======== Extracted text

Recently, a bit panicked at being behind from having houseguests, Davies settled onto her basement couch, occasionally with a cat crawling over her, and cranked out 8,000 words.

Jennifer Callow, a former Rolling Hills staffer who helped found the Writer's Bloc workshop series at the library, finds Davies' dedication admirable. The writer did what was suggested in project materials, and what was necessary, to meet the word threshold.

"The idea for the month of November is, turn off your internal editor," Callow said. "Don't be afraid. Just get those thoughts down."

Davies based the book, a work of historical fiction set during the American Revolution, on an ancestor. A member of the Daughters of the American Revolution, she has been active in genealogy and used her distant kin, with changed names, as characters.

"I had done enough research that they were already kind of alive for me," the writer said. "They were in my head already."

Getting the relationships of the characters down and developing dialogue among them occupied much of her time. Her next work will be fleshing out the details of their everyday lives -- what they ate, what they wore, the routines of 18th-century life in Massachusetts.

================
======== Provided records

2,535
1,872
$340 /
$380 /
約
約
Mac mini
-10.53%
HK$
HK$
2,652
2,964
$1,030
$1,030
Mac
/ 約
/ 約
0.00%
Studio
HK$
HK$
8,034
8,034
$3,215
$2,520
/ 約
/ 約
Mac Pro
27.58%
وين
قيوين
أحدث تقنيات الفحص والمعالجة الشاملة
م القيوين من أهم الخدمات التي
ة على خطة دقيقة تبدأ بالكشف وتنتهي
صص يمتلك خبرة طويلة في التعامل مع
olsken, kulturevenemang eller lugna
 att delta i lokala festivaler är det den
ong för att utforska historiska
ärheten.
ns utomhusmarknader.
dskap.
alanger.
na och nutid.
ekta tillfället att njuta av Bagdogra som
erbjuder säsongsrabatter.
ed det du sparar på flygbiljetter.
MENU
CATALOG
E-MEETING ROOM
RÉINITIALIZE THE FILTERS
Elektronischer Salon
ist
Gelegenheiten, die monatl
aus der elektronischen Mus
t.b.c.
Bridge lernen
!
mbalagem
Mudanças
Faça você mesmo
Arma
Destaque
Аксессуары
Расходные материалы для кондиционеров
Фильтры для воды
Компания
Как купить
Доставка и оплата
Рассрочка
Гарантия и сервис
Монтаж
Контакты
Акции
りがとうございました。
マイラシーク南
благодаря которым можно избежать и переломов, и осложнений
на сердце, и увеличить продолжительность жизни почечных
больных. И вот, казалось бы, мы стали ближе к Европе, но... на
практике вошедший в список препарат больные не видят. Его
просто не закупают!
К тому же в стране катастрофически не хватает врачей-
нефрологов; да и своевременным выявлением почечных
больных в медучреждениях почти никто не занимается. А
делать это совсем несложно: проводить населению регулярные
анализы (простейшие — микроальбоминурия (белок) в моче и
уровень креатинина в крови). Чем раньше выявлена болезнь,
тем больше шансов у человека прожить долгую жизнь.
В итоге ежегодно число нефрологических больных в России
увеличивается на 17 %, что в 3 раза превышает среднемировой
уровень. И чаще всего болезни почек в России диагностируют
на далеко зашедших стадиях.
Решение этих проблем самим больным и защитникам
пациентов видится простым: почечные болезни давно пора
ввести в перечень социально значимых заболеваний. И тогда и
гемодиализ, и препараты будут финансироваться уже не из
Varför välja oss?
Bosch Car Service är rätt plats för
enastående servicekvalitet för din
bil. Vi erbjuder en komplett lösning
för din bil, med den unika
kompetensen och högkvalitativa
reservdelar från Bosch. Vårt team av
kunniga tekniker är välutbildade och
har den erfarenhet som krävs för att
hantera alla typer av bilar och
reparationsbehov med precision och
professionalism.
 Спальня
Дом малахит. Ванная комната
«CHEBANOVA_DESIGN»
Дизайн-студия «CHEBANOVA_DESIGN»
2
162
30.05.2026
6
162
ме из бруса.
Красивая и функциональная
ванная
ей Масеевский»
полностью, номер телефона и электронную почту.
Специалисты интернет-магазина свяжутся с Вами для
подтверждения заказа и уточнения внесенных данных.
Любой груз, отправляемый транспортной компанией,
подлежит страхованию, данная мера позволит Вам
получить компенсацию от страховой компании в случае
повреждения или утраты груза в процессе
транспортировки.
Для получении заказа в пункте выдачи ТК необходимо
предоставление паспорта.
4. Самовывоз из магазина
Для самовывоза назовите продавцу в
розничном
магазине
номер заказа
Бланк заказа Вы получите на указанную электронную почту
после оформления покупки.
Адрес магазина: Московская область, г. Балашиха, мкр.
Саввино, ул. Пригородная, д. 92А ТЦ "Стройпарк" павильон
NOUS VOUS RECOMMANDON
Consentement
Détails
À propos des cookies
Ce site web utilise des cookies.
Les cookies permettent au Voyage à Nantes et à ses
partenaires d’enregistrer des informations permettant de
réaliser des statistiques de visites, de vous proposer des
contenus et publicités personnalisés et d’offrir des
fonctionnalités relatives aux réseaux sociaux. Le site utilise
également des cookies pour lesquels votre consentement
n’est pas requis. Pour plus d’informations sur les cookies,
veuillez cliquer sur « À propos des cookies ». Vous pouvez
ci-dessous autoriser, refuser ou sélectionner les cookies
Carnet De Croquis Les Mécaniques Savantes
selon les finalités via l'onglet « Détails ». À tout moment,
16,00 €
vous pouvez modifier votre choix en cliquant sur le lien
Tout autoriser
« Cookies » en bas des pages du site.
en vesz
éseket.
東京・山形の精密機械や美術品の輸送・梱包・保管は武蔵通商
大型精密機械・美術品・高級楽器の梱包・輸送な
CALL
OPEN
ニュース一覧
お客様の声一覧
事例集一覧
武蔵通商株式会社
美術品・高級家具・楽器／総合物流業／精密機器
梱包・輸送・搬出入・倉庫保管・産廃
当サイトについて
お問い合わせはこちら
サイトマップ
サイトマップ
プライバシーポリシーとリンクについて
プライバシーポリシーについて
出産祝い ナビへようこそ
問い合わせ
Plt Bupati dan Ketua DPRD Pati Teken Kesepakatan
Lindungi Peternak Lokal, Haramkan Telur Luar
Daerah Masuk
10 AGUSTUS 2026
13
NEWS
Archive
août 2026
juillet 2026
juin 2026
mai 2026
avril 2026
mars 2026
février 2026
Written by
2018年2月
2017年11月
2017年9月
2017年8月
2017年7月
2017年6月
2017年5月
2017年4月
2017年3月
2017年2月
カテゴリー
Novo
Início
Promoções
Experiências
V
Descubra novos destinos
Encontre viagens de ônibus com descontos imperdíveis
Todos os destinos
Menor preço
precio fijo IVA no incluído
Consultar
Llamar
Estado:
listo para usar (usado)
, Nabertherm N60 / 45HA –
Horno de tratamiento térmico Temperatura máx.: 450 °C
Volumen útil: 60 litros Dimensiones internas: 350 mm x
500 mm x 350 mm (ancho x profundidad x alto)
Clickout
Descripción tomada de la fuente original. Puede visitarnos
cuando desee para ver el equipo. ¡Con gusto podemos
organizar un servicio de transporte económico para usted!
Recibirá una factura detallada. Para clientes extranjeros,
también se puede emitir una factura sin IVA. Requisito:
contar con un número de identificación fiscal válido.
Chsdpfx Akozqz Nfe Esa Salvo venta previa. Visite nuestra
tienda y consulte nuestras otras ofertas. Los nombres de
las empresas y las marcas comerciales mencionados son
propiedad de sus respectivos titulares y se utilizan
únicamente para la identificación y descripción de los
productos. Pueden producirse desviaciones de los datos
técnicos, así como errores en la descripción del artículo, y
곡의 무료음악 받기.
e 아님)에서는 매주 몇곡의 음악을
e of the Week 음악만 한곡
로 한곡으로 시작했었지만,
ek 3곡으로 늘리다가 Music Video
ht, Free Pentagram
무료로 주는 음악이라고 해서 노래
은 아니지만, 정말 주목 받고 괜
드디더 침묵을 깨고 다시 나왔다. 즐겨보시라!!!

================

## Problems to work on
**1.** Copy out the passage about Davies and her novel in full, word for word.
**2.** Reproduce the rows, starting at the first row and ending at the row containing "на далеко зашедших стадиях.", with "Доставка и оплата" replaced by "Оплата и доставка" and nothing else altered. Give only those rows.
The passage and the rows above were drawn from separate, unrelated sources.

## Written answers
**1.**
Recently, a bit panicked at being behind from having houseguests, Davies settled onto her basement couch, occasionally with a cat crawling over her, and cranked out 8,000 words.

Jennifer Callow, a former Rolling Hills staffer who helped found the Writer's Bloc workshop series at the library, finds Davies' dedication admirable. The writer did what was suggested in project materials, and what was necessary, to meet the word threshold.

"The idea for the month of November is, turn off your internal editor," Callow said. "Don't be afraid. Just get those thoughts down."

Davies based the book, a work of historical fiction set during the American Revolution, on an ancestor. A member of the Daughters of the American Revolution, she has been active in genealogy and used her distant kin, with changed names, as characters.

"I had done enough research that they were already kind of alive for me," the writer said. "They were in my head already."

Getting the relationships of the characters down and developing dialogue among them occupied much of her time. Her next work will be fleshing out the details of their everyday lives -- what they ate, what they wore, the routines of 18th-century life in Massachusetts.

**2.**
2,535
1,872
$340 /
$380 /
約
約
Mac mini
-10.53%
HK$
HK$
2,652
2,964
$1,030
$1,030
Mac
/ 約
/ 約
0.00%
Studio
HK$
HK$
8,034
8,034
$3,215
$2,520
/ 約
/ 約
Mac Pro
27.58%
وين
قيوين
أحدث تقنيات الفحص والمعالجة الشاملة
م القيوين من أهم الخدمات التي
ة على خطة دقيقة تبدأ بالكشف وتنتهي
صص يمتلك خبرة طويلة في التعامل مع
olsken, kulturevenemang eller lugna
 att delta i lokala festivaler är det den
ong för att utforska historiska
ärheten.
ns utomhusmarknader.
dskap.
alanger.
na och nutid.
ekta tillfället att njuta av Bagdogra som
erbjuder säsongsrabatter.
ed det du sparar på flygbiljetter.
MENU
CATALOG
E-MEETING ROOM
RÉINITIALIZE THE FILTERS
Elektronischer Salon
ist
Gelegenheiten, die monatl
aus der elektronischen Mus
t.b.c.
Bridge lernen
!
mbalagem
Mudanças
Faça você mesmo
Arma
Destaque
Аксессуары
Расходные материалы для кондиционеров
Фильтры для воды
Компания
Как купить
Оплата и доставка
Рассрочка
Гарантия и сервис
Монтаж
Контакты
Акции
りがとうございました。
マイラシーク南
благодаря которым можно избежать и переломов, и осложнений
на сердце, и увеличить продолжительность жизни почечных
больных. И вот, казалось бы, мы стали ближе к Европе, но... на
практике вошедший в список препарат больные не видят. Его
просто не закупают!
К тому же в стране катастрофически не хватает врачей-
нефрологов; да и своевременным выявлением почечных
больных в медучреждениях почти никто не занимается. А
делать это совсем несложно: проводить населению регулярные
анализы (простейшие — микроальбоминурия (белок) в моче и
уровень креатинина в крови). Чем раньше выявлена болезнь,
тем больше шансов у человека прожить долгую жизнь.
В итоге ежегодно число нефрологических больных в России
увеличивается на 17 %, что в 3 раза превышает среднемировой
уровень. И чаще всего болезни почек в России диагностируют
на далеко зашедших стадиях.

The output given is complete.